This is my first time posting here and I just want to share how my non-commitment to societal expectation of a 8 to 5 job(s) has earned me more freedom and perspective.
I had a photography business and was into customising shoes right after college. I was earning enough for me to travel and buy the things I need, it was the happiest I’ve been as far as I could remember work-wise since it focused on my love for creativity and freedom.
Fast forward 10 years and I graduated law school and am expected to become a lawyer which I abhor. I thanks to those 10 years I now suffer from PTSD, anxiety, and depression. To those wondering how I ended up in law school and stayed there, just think “typical Asian parents and Asian culture” and you’ll understand what I mean.

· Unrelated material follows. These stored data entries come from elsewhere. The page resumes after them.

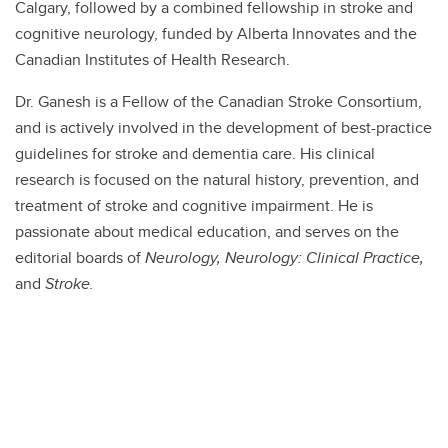
Calgary, followed by a combined fellowship in stroke and
cognitive neurology, funded by Alberta Innovates and the
Canadian Institutes of Health Research.
Dr. Ganesh is a Fellow of the Canadian Stroke Consortium,
and is actively involved in the development of best-practice
guidelines for stroke and dementia care. His clinical
research is focused on the natural history, prevention, and
treatment of stroke and cognitive impairment. He is
passionate about medical education, and serves on the
editorial boards of
Neurology, Neurology: Clinical Practice,
and
Stroke.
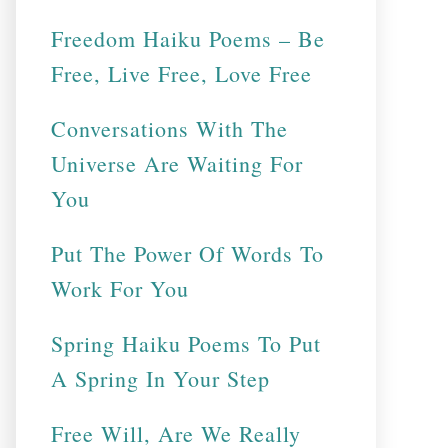
Freedom Haiku Poems – Be
Free, Live Free, Love Free
Conversations With The
Universe Are Waiting For
You
Put The Power Of Words To
Work For You
Spring Haiku Poems To Put
A Spring In Your Step
Free Will, Are We Really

I took time off since the pandemic started to reevaluate what I really wanted in life by being with my own thoughts and just working part time enough for me to live. I’ve talked to a friends and love ones in the legal profession and I have never heard more miserable people in my life. The pay is extremely good but 99% of them have vices and unhealthy coping mechanisms. I do not want to go into that environment.

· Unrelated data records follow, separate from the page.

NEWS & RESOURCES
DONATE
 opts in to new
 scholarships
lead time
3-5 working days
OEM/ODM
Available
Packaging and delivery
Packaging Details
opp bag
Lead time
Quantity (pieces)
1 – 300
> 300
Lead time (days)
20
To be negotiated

I want to acknowledge that I am privileged enough to get this much time to assess what in life because most of us are just part of the rat race and it’s slowly killing us. Fortunately, I have broken out of the corporate system mentality and my mental health has never been better. This subreddit was one of the reason why I reassessed what I wanted in life and more people should be part of this movement, or at least step back from societal norms and address the real problem.